• _What you need to do_
Could you reproduce, word for word, everything below from the line containing "Practicing github for the first time." down to the line containing "# Product Price Monitor", with both of those lines included and no others?

BEGIN

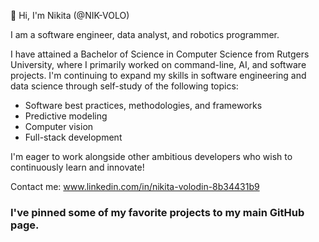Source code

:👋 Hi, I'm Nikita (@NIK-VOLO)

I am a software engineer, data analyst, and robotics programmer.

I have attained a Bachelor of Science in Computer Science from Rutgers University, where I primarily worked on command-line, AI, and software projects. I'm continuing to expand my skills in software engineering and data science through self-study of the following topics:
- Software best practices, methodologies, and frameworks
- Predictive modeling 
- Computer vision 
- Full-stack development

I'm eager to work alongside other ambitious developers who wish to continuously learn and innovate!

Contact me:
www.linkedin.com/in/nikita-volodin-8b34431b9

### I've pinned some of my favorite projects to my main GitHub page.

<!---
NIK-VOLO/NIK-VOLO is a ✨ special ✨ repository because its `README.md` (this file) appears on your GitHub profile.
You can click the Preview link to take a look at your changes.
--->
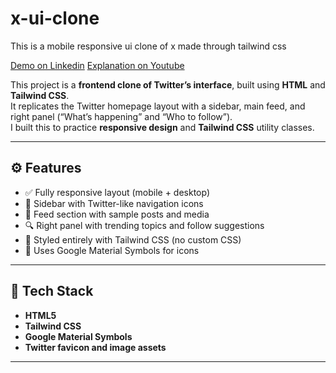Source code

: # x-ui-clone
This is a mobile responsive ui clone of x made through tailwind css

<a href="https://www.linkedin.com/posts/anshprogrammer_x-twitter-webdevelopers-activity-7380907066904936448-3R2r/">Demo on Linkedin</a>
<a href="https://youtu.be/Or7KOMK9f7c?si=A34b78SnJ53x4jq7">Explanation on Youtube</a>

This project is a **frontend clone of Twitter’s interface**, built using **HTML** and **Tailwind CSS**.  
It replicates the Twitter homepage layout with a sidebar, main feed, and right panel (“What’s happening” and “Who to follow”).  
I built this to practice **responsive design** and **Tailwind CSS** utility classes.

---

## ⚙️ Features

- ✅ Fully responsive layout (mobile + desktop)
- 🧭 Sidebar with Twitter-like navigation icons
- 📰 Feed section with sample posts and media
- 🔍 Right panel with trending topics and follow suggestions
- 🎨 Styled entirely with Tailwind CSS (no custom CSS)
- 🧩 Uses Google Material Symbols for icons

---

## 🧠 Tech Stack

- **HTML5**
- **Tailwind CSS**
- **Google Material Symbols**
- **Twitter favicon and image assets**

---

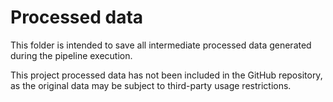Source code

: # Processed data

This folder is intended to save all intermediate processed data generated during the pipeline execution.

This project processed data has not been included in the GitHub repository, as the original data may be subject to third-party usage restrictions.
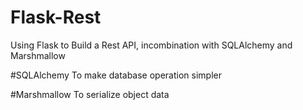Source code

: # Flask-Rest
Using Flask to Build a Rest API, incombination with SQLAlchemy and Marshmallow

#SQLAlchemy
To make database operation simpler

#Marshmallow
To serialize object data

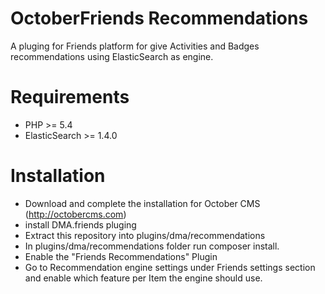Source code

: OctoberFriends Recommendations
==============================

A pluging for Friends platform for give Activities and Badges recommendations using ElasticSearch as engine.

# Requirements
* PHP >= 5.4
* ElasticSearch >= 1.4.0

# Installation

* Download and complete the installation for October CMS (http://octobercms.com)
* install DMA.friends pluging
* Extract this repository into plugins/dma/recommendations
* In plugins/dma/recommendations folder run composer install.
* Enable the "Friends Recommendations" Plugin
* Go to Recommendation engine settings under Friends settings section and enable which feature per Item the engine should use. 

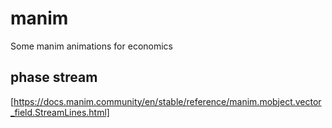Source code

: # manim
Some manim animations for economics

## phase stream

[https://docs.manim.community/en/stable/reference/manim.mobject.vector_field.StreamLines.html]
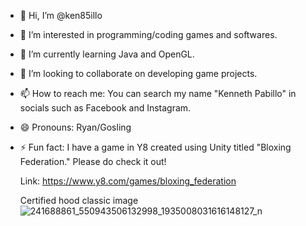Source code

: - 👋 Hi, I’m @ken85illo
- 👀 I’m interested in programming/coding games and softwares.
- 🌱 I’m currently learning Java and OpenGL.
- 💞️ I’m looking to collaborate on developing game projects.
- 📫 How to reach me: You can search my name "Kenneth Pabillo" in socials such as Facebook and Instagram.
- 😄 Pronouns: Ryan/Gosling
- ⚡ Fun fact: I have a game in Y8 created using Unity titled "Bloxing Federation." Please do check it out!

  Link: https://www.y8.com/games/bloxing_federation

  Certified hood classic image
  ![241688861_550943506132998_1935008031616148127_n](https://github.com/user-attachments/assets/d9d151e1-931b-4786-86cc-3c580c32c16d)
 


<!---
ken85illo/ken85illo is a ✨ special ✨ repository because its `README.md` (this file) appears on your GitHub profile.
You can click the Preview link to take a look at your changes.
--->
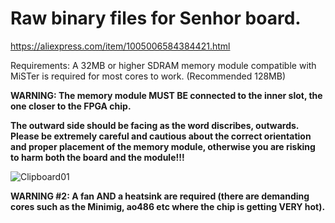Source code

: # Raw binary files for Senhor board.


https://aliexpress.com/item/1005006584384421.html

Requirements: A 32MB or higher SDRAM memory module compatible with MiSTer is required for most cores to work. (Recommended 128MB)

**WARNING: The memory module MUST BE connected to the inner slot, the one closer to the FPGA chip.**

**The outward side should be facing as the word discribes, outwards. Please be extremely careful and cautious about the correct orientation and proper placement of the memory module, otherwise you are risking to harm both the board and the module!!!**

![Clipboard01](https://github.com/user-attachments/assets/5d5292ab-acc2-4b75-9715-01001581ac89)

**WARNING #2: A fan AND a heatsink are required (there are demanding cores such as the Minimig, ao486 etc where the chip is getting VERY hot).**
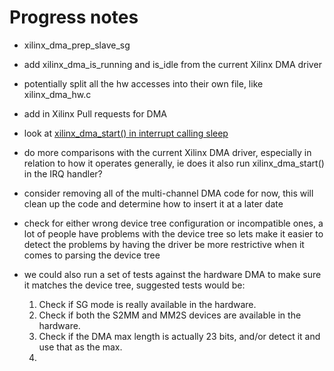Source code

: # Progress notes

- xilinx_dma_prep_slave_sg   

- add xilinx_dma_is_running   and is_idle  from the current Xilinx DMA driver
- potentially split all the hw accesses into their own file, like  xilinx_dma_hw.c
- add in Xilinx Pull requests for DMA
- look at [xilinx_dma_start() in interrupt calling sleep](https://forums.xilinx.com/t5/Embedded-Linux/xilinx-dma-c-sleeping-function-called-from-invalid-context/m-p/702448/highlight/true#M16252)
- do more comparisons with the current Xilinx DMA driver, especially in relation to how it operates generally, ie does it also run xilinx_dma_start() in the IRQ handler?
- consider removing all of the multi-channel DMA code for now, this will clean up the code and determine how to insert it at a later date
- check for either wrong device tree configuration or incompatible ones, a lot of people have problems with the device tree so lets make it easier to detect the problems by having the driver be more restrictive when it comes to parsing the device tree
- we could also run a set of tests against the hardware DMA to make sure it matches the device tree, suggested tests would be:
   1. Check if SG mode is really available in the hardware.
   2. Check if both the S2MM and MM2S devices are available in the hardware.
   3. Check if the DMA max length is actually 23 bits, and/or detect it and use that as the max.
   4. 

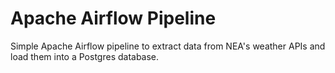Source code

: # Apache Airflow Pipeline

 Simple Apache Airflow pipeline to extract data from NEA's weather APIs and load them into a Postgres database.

END
BEGIN

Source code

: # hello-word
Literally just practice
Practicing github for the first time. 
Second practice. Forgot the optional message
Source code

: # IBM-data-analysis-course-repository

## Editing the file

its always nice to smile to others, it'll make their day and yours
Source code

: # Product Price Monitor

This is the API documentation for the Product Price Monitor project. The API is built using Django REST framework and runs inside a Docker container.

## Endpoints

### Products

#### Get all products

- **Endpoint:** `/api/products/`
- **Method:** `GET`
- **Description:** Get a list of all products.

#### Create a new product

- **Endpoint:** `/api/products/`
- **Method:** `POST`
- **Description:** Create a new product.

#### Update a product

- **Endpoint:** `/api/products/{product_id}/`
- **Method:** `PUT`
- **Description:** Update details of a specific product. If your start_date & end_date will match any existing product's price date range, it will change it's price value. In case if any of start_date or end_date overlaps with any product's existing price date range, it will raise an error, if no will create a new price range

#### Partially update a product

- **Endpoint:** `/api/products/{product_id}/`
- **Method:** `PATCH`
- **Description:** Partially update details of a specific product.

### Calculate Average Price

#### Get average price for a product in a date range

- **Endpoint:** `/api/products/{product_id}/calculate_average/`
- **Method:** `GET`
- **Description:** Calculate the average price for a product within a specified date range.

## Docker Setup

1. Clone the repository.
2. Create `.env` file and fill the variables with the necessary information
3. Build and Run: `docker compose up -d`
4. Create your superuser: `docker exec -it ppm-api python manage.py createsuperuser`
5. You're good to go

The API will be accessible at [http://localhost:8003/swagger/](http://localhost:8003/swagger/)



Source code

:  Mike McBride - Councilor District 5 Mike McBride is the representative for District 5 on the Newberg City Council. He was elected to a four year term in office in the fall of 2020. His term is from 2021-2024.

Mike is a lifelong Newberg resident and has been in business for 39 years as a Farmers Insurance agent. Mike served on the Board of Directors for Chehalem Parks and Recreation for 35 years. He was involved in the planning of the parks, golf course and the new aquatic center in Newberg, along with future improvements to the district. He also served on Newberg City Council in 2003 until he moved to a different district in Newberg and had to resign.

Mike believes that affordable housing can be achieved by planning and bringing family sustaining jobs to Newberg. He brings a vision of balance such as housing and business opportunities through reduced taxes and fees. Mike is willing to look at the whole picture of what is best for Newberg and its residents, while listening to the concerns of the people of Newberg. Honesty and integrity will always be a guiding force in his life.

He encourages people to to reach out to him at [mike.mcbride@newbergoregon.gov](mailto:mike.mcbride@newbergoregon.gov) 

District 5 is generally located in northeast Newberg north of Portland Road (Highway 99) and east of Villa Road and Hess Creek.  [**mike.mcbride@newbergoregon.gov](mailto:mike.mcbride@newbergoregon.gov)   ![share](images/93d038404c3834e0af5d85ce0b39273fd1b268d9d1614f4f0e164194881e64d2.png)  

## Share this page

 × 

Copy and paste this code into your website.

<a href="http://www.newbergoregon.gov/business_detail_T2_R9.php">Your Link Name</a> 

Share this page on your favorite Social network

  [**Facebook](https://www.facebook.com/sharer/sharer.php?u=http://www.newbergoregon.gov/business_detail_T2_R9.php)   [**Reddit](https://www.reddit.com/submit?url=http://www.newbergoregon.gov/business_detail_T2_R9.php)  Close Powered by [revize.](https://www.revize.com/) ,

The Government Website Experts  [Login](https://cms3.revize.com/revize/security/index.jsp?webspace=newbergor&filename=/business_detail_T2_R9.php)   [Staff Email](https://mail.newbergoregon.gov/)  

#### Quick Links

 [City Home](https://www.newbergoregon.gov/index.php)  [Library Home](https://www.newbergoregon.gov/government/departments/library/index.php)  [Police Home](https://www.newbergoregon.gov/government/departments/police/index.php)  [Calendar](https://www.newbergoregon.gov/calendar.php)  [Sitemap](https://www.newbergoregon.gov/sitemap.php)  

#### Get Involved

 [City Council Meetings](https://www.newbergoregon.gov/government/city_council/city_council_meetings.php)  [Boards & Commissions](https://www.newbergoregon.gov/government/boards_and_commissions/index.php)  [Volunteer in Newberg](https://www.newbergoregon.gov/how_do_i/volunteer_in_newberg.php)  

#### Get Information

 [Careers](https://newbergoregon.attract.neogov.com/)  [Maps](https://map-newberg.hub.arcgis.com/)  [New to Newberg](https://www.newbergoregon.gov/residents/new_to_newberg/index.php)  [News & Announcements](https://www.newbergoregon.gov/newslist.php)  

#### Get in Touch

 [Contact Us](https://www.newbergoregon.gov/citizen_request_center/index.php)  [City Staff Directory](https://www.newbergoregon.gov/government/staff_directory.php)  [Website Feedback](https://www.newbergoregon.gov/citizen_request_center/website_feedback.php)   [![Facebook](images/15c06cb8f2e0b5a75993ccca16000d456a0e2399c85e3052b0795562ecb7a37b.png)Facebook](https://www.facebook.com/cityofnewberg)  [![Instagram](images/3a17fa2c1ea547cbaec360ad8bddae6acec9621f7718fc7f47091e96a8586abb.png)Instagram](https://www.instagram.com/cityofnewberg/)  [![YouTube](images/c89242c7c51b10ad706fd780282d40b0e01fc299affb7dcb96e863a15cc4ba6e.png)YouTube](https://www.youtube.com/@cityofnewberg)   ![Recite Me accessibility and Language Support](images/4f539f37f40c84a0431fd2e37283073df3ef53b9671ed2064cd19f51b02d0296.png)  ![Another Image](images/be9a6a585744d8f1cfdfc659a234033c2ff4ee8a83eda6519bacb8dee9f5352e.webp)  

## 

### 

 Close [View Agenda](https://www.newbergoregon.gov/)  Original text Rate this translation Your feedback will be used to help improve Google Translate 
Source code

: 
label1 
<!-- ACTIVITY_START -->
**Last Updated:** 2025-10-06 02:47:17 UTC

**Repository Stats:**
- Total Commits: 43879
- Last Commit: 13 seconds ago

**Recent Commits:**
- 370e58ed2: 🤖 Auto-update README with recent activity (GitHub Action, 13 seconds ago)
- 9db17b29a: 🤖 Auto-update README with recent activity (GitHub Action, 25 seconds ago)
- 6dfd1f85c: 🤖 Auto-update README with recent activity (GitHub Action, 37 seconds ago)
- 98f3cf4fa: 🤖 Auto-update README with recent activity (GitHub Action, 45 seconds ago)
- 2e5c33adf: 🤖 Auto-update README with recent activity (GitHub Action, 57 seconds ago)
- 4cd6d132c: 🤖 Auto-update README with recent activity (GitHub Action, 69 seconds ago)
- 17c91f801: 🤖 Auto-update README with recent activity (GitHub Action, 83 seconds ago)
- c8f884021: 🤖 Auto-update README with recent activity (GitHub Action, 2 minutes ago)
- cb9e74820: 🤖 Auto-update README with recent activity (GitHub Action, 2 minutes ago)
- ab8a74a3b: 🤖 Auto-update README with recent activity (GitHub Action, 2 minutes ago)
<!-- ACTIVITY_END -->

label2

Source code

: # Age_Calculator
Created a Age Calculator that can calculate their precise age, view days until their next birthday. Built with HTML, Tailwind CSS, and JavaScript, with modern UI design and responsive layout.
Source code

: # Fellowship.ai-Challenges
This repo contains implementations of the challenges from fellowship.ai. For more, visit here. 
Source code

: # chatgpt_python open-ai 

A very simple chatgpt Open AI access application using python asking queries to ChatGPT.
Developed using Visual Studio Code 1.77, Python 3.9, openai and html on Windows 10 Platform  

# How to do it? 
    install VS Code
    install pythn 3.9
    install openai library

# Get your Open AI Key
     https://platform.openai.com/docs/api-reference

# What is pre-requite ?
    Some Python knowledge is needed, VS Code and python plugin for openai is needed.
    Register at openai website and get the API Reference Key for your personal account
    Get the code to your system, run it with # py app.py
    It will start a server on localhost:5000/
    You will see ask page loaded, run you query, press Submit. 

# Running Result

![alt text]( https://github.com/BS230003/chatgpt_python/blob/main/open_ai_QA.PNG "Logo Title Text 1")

END
BEGIN

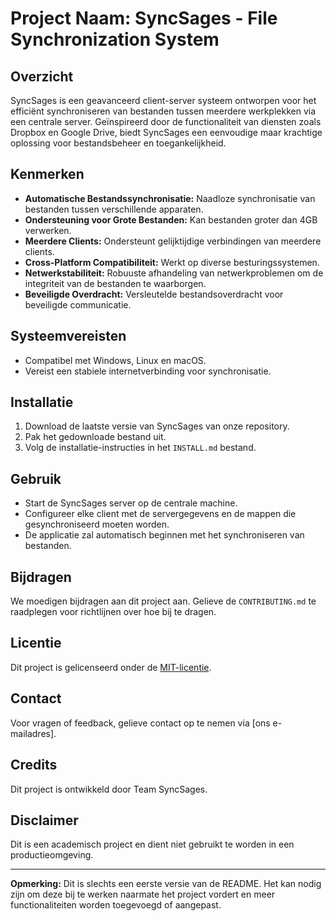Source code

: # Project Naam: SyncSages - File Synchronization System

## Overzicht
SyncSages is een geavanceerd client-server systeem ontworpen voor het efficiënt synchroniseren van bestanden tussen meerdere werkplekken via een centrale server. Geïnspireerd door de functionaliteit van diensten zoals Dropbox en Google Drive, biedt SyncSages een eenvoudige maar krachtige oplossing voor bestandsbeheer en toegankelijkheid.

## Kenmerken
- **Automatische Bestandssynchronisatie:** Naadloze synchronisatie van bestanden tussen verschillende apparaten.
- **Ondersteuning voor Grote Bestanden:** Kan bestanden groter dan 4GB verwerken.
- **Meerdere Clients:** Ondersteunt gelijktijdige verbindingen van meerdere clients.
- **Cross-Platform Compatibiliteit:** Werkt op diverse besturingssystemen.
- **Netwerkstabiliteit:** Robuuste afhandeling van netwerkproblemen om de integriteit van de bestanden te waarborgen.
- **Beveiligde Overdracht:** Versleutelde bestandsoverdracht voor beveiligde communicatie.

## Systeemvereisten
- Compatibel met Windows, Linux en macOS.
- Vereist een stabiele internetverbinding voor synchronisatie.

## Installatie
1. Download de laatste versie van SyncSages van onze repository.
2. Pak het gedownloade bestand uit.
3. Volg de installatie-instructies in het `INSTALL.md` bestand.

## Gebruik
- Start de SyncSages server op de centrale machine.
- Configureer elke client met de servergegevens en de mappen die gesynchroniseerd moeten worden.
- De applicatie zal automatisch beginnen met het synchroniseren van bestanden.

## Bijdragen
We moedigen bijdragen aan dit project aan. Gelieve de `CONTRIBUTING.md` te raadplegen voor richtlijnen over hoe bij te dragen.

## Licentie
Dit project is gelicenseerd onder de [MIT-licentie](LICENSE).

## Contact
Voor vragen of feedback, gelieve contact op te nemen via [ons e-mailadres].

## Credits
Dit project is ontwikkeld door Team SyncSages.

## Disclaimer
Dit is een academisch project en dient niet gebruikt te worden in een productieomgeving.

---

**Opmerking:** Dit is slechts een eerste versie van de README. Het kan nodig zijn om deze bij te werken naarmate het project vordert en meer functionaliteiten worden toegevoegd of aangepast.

END

• _Your response_
Practicing github for the first time. 
Second practice. Forgot the optional message
Source code

: # IBM-data-analysis-course-repository

## Editing the file

its always nice to smile to others, it'll make their day and yours
Source code

: # Product Price Monitor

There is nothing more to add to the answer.